Surely I can write something at BioPerl/BioPython to do it, but cutadapt is too smart already ;-) I try to figure out how to do it "automatically"

lokapal avatar Feb 12 '22 10:02 lokapal

Just to clarify: What would these two reads need to look like after trimming?

marcelm avatar Feb 12 '22 10:02 marcelm

I think you can get what you want by using -a CATGN{20}X, that is, a non-internal 3' adapter. You can see the X as not being allowed to match any base of the read, so you can have 20 bases following the CATG, but not more.

You’ll also need --action=retain if you do not want the CATG itself to be removed.

marcelm avatar Feb 12 '22 10:02 marcelm

It doesn't work at all, these sequence were not trimmed at all (I guess retain is in effect):

@HISEQ:XXXXXXXXXXXXXX 1:N:0:TATAATAT GAATTCTTCACTGGGGCTCCTAGGATGGGCTGGTTGGGTGGGGGTGGAGAATGTCTGCCTCCAGAGTTTGCATGGA

@HISEQ:XXXXXXXXXXXXXX 1:N:0:TATAATAT TGTGACCAAAAGTGCCTCTGCTGGGAGCTGGGATCCTCGGGACCATGATCCCAACAATGTTCACAG

The commandline was: cutadapt -j 20 --action=retain --minimum-length 20 -q 24 -a CATGN{20}X

lokapal avatar Feb 12 '22 12:02 lokapal

I've tried to build linked adapter something like to: "CATG;required;action=retain;noindels;min_overlap=4;max_error_rate=0.01...N{20}X;optional;action=trim" but to no avail: action per adapter is not supported

lokapal avatar Feb 12 '22 12:02 lokapal

You’re right, --action=retain won’t work the way you need it. I don’t think the linked adapters approach works either. I don’t have any further suggestions at the moment except that you could create an info file and parse that. But if you are just looking for CATG without indels and without mismatches, then you might as well implement this yourself just using str.find() without using Cutadapt at all.

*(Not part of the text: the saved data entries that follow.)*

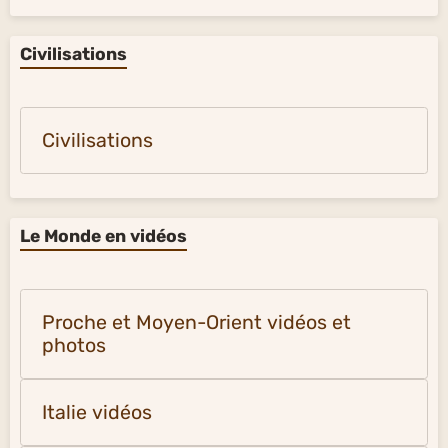
Civilisations
Civilisations
Le Monde en vidéos
Proche et Moyen-Orient vidéos et
photos
Italie vidéos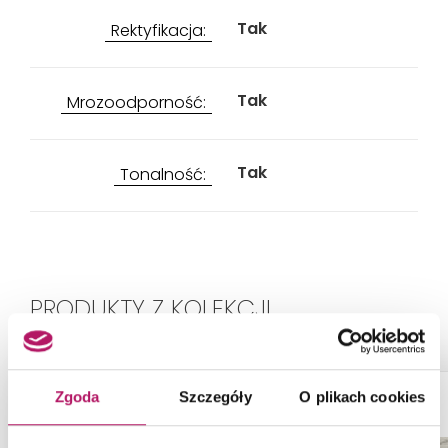
Tak
Rektyfikacja:
Tak
Mrozoodporność:
Tak
Tonalność:
PRODUKTY Z KOLEKCJI
-7%
Zgoda
Szczegóły
O plikach cookies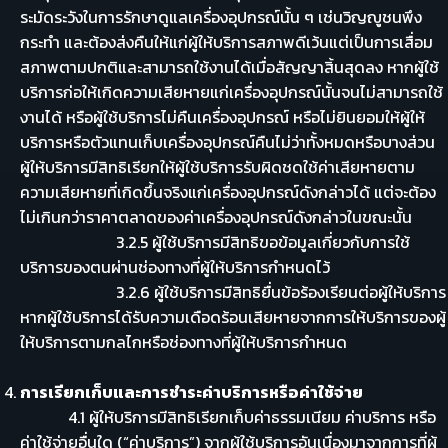
ระมัดระวังในการรักษาดูแลเครื่องอุปกรณ์นั้น ๆ เช่นวิญญูชนพึง
กระทำ และต้องส่งคืนให้แก่ผู้ให้บริการสภาพดีเว้นแต่เป็นการเสื่อม
สภาพตามปกติและสามารถใช้งานได้เมื่อสัญญาสิ้นสุดลง หากผู้ใช้
บริการก่อให้เกิดความเสียหายแก่เครื่องอุปกรณ์นั้นจนไม่สามารถใช้
งานได้ หรือผู้ใช้บริการไม่คืนเครื่องอุปกรณ์ หรือไม่ยินยอมให้ผู้ให้
บริการหรือตัวแทนเก็บเครื่องอุปกรณ์คืนไม่ว่าทั้งหมดหรือบางส่วน
ผู้ให้บริการมีสิทธิเรียกให้ผู้ใช้บริการรับผิดชดใช้ค่าเสียหายตาม
ความเสียหายที่เกิดขึ้นจริงแก่เครื่องอุปกรณ์ดังกล่าวได้ แต่จะต้อง
ไม่เกินกว่าราคาตลาดของค่าเครื่องอุปกรณ์ดังกล่าวในขณะนั้น
3.2.5 ผู้ใช้บริการมีสิทธิขอข้อมูลเกี่ยวกับการใช้
บริการของตนผ่านช่องทางที่ผู้ให้บริการกำหนดไว้
3.2.6 ผู้ใช้บริการมีสิทธิยื่นข้อร้องเรียนต่อผู้ให้บริการ
หากผู้ใช้บริการได้รับความเดือดร้อนเสียหายจากการให้บริการของผู้
ให้บริการตามกลไกหรือช่องทางที่ผู้ให้บริการกำหนด
การเรียกเก็บและการชำระค่าบริการหรือค่าใช้จ่าย
4.1 ผู้ให้บริการมีสิทธิเรียกเก็บค่าธรรมเนียม ค่าบริการ หรือ
ค่าใช้จ่ายอื่นใด (“ค่าบริการ”) จากผู้ใช้บริการอันเนื่องมาจากการที่ผู้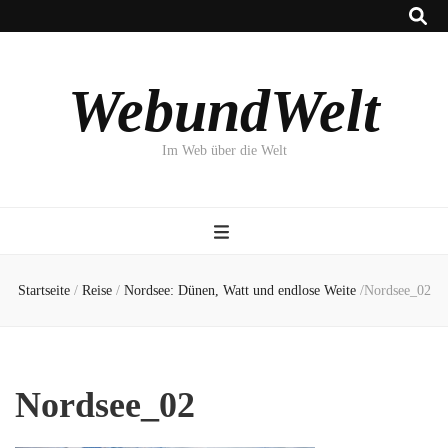
WebundWelt
Im Web über die Welt
Startseite
/
Reise
/
Nordsee: Dünen, Watt und endlose Weite
/
Nordsee_02
Nordsee_02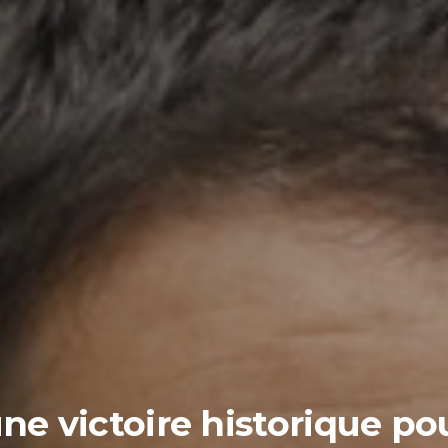
 une victoire historique po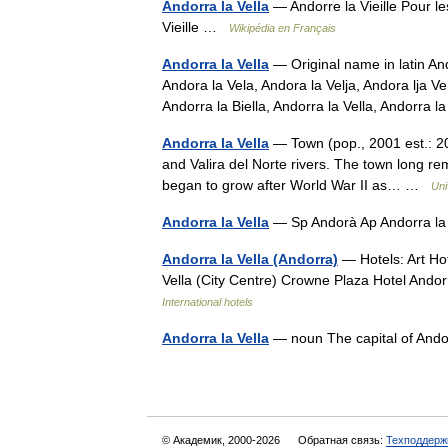
Andorra la Vella
— Andorre la Vieille Pour l
Vieille …
Wikipédia en Français
Andorra la Vella
— Original name in latin An
Andora la Vela, Andora la Velja, Andora lja V
Andorra la Biella, Andorra la Vella, Andorra
Andorra la Vella
— Town (pop., 2001 est.: 20,8
and Valira del Norte rivers. The town long rem
began to grow after World War II as… …
Uni
Andorra la Vella
— Sp Andorà Ap Andorra la
Andorra la Vella (Andorra)
— Hotels: Art Hot
Vella (City Centre) Crowne Plaza Hotel Andor
International hotels
Andorra la Vella
— noun The capital of An
© Академик, 2000-2026
Обратная связь:
Техподдерж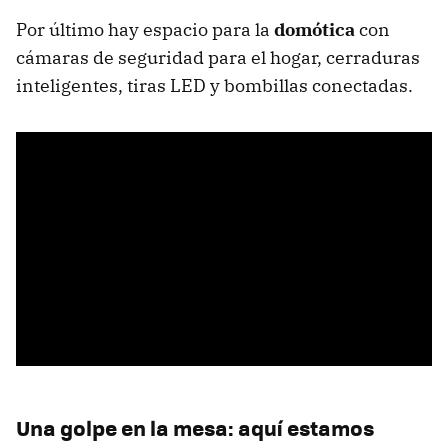
Por último hay espacio para la
domótica
con
cámaras de seguridad para el hogar, cerraduras
inteligentes, tiras LED y bombillas conectadas.
Una golpe en la mesa: aquí estamos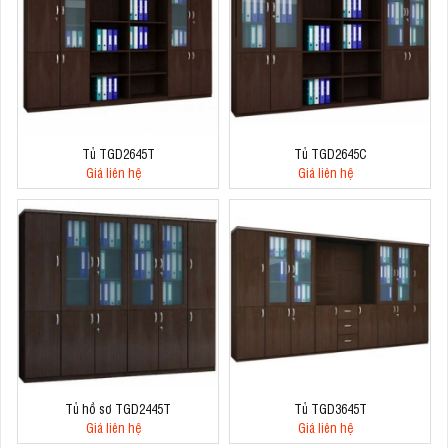
Tủ TGD2645T
Tủ TGD2645C
Giá liên hệ
Giá liên hệ
Tủ hồ sơ TGD2445T
Tủ TGD3645T
Giá liên hệ
Giá liên hệ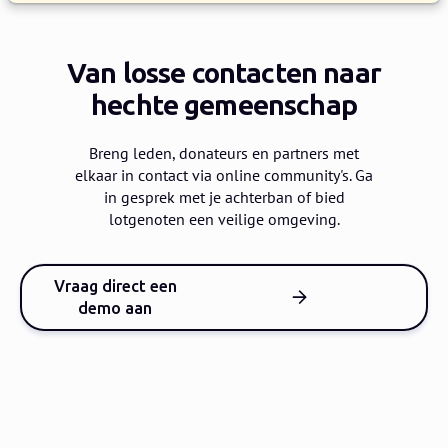
Van losse contacten
naar
hechte gemeenschap
Breng leden, donateurs en partners met
elkaar in contact via online community's.
Ga
in gesprek met je achterban of bied
lotgenoten een veilige omgeving.
Vraag direct een
demo aan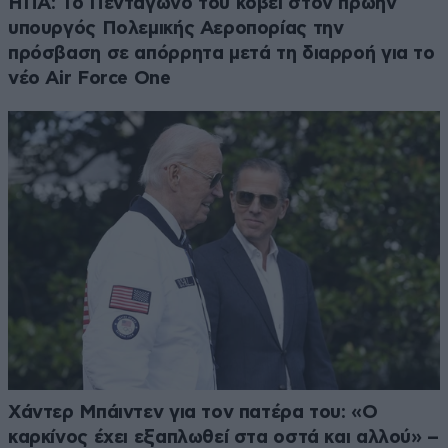
ΗΠΑ: Το Πεντάγωνο του κόβει στον πρώην
υπουργός Πολεμικής Αεροπορίας την
πρόσβαση σε απόρρητα μετά τη διαρροή για το
νέο Air Force One
Χάντερ Μπάιντεν για τον πατέρα του: «Ο
καρκίνος έχει εξαπλωθεί στα οστά και αλλού» –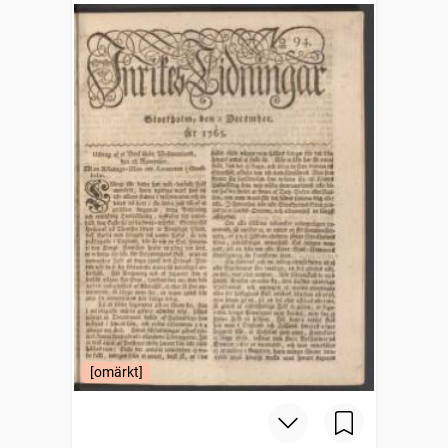
[omärkt]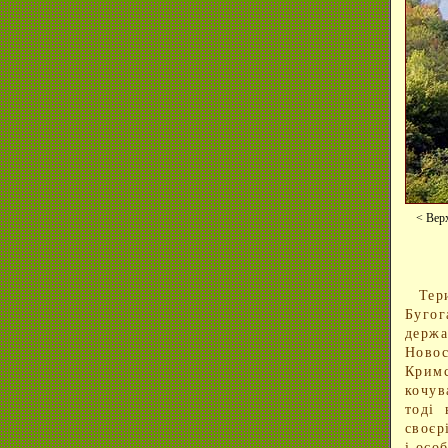
< Вер
Тер
Бугог
держа
Новос
Кримс
кочу
тоді 
своєр
і осо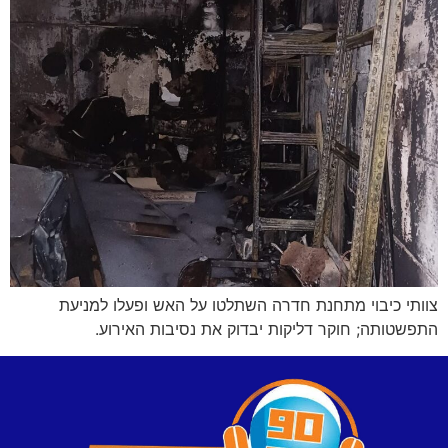
צוותי כיבוי מתחנת חדרה השתלטו על האש ופעלו למניעת
התפשטותה; חוקר דליקות יבדוק את נסיבות האירוע.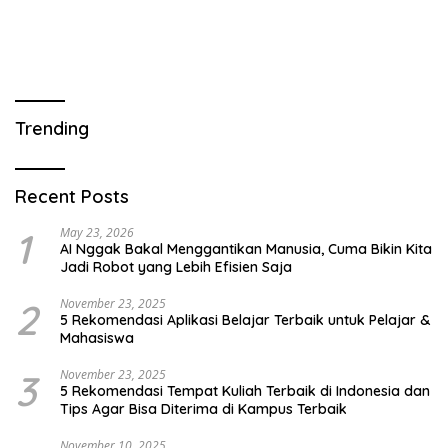
Trending
Recent Posts
1
May 23, 2026
AI Nggak Bakal Menggantikan Manusia, Cuma Bikin Kita
Jadi Robot yang Lebih Efisien Saja
2
November 23, 2025
5 Rekomendasi Aplikasi Belajar Terbaik untuk Pelajar &
Mahasiswa
3
November 23, 2025
5 Rekomendasi Tempat Kuliah Terbaik di Indonesia dan
Tips Agar Bisa Diterima di Kampus Terbaik
November 10, 2025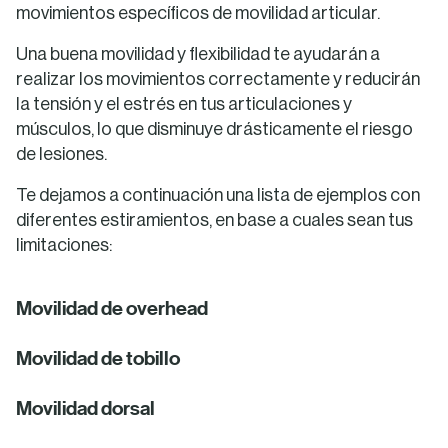
movimientos específicos de movilidad articular.
Una buena movilidad y flexibilidad te ayudarán a
realizar los movimientos correctamente y reducirán
la tensión y el estrés en tus articulaciones y
músculos, lo que disminuye drásticamente el riesgo
de lesiones.
Te dejamos a continuación una lista de ejemplos con
diferentes estiramientos, en base a cuales sean tus
limitaciones:
Movilidad de overhead
Movilidad de tobillo
Movilidad dorsal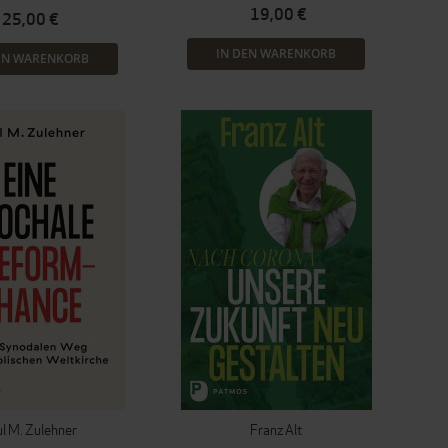
19,00 €
25,00 €
IN DEN WARENKORB
EN WARENKORB
l M. Zulehner
Franz Alt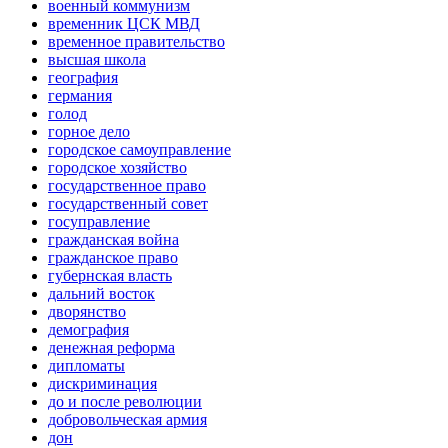
военный коммунизм
временник ЦСК МВД
временное правительство
высшая школа
география
германия
голод
горное дело
городское самоуправление
городское хозяйство
государственное право
государственный совет
госуправление
гражданская война
гражданское право
губернская власть
дальний восток
дворянство
демография
денежная реформа
дипломаты
дискриминация
до и после революции
добровольческая армия
дон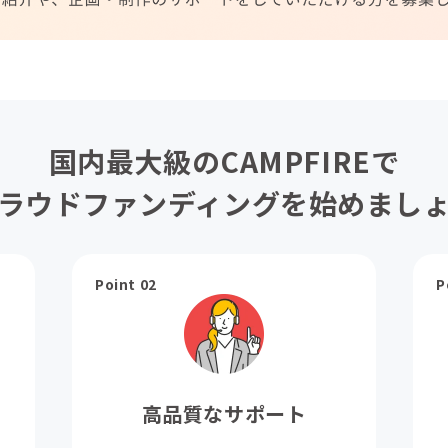
国内最大級のCAMPFIREで
ラウドファンディングを始めまし
Point 02
P
高品質なサポート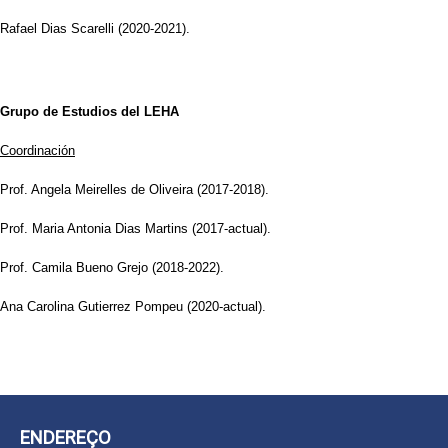
Rafael Dias Scarelli (2020-2021).
Grupo de Estudios del LEHA
Coordinación
Prof. Angela Meirelles de Oliveira (2017-2018).
Prof. Maria Antonia Dias Martins (2017-actual).
Prof. Camila Bueno Grejo (2018-2022).
Ana Carolina Gutierrez Pompeu (2020-actual).
ENDEREÇO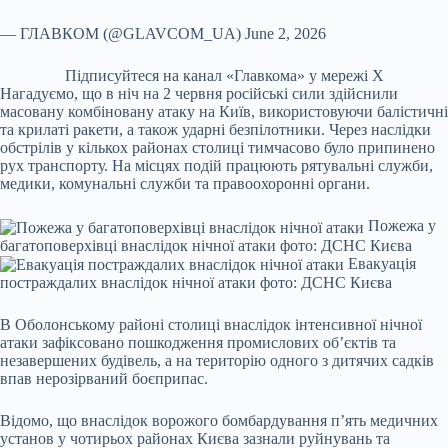
— ГЛАВКОМ (@GLAVCOM_UA) June 2, 2026
Підписуйтеся на канал «Главкома» у мережі Х
Нагадуємо, що в ніч на 2 червня російські сили здійснили
масовану комбіновану атаку на Київ, використовуючи балістичні
та крилаті ракети, а також ударні безпілотники. Через наслідки
обстрілів у кількох районах столиці тимчасово було припинено
рух транспорту. На місцях подій працюють рятувальні служби,
медики, комунальні служби та правоохоронні органи.
Пожежа у
багатоповерхівці внаслідок нічної атаки фото: ДСНС Києва
Евакуація
постраждалих внаслідок нічної атаки фото: ДСНС Києва
В Оболонському районі столиці внаслідок інтенсивної нічної
атаки зафіксовано пошкодження промислових об’єктів та
незавершених будівель, а на територію одного з дитячих садків
впав нерозірваний боєприпас.
Відомо, що внаслідок ворожого бомбардування п’ять медичних
установ у чотирьох районах Києва зазнали руйнувань та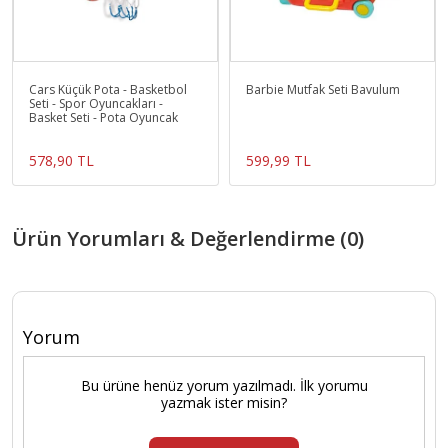
Cars Küçük Pota - Basketbol
Barbie Mutfak Seti Bavulum
Seti - Spor Oyuncakları -
Basket Seti - Pota Oyuncak
578,90 TL
599,99 TL
Ürün Yorumları & Değerlendirme (0)
Yorum
Bu ürüne henüz yorum yazılmadı. İlk yorumu
yazmak ister misin?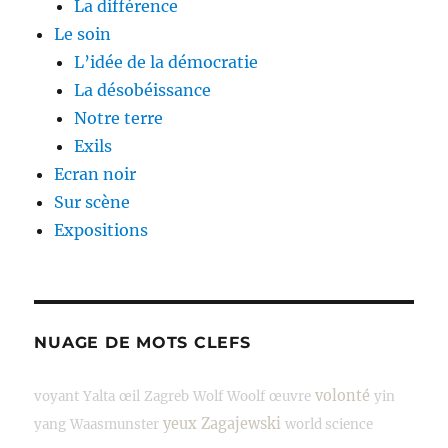
La différence
Le soin
L’idée de la démocratie
La désobéissance
Notre terre
Exils
Ecran noir
Sur scène
Expositions
NUAGE DE MOTS CLEFS
volonté
voyant
Yalta
œil
Zagreb
Wolf
Woolf
œuvre
yin
yeux
Zagajewski
yang
Waasmunster
world science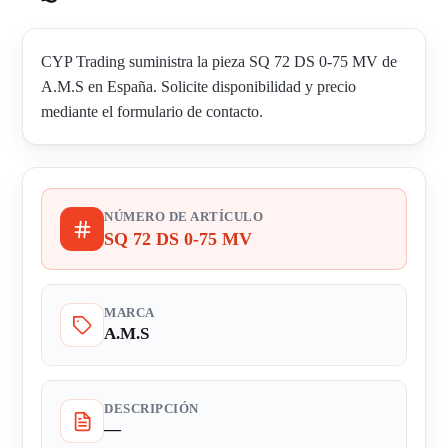
CYP Trading suministra la pieza SQ 72 DS 0-75 MV de
A.M.S en España. Solicite disponibilidad y precio
mediante el formulario de contacto.
NÚMERO DE ARTÍCULO
SQ 72 DS 0-75 MV
MARCA
A.M.S
DESCRIPCIÓN
—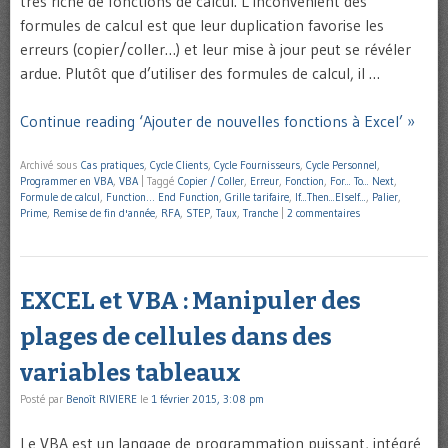
très riche de fonctions de calcul. L’inconvénient des
formules de calcul est que leur duplication favorise les
erreurs (copier/coller…) et leur mise à jour peut se révéler
ardue. Plutôt que d’utiliser des formules de calcul, il …
Continue reading ‘Ajouter de nouvelles fonctions à Excel’ »
Archivé sous
Cas pratiques
,
Cycle Clients
,
Cycle Fournisseurs
,
Cycle Personnel
,
Programmer en VBA
,
VBA
|
Taggé
Copier / Coller
,
Erreur
,
Fonction
,
For... To... Next
,
Formule de calcul
,
Function… End Function
,
Grille tarifaire
,
If...Then...ElseIf...
,
Palier
,
Prime
,
Remise de fin d'année
,
RFA
,
STEP
,
Taux
,
Tranche
|
2 commentaires
EXCEL et VBA : Manipuler des
plages de cellules dans des
variables tableaux
Posté par
Benoît RIVIERE
le
1 février 2015, 3:08 pm
Le VBA est un langage de programmation puissant, intégré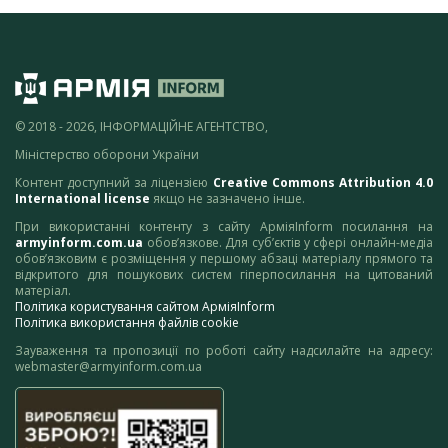
© 2018 - 2026, ІНФОРМАЦІЙНЕ АГЕНТСТВО,
Міністерство оборони України
Контент доступний за ліцензією
Creative Commons Attribution 4.0
International license
якщо не зазначено інше.
При використанні контенту з сайту АрміяInform посилання на
armyinform.com.ua
обов’язкове. Для суб’єктів у сфері онлайн-медіа
обов’язковим є розміщення у першому абзаці матеріалу прямого та
відкритого для пошукових систем гіперпосилання на цитований
матеріал.
Політика користування сайтом АрміяInform
Політика використання файлів cookie
Зауваження та пропозиції по роботі сайту надсилайте на адресу:
webmaster@armyinform.com.ua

I think what you would need is a way to specify where exactly to cut the sequence when an adapter has been found. Something like an extra character in the adapter sequence, so -a CATG_N{20} would cut between CATG and the rest. And then --action=retain would be the same as specifying -a ADAPTER_.

I’ll think further about this, but I will likely not have any time for anything like this soon.

marcelm avatar Feb 12 '22 13:02 marcelm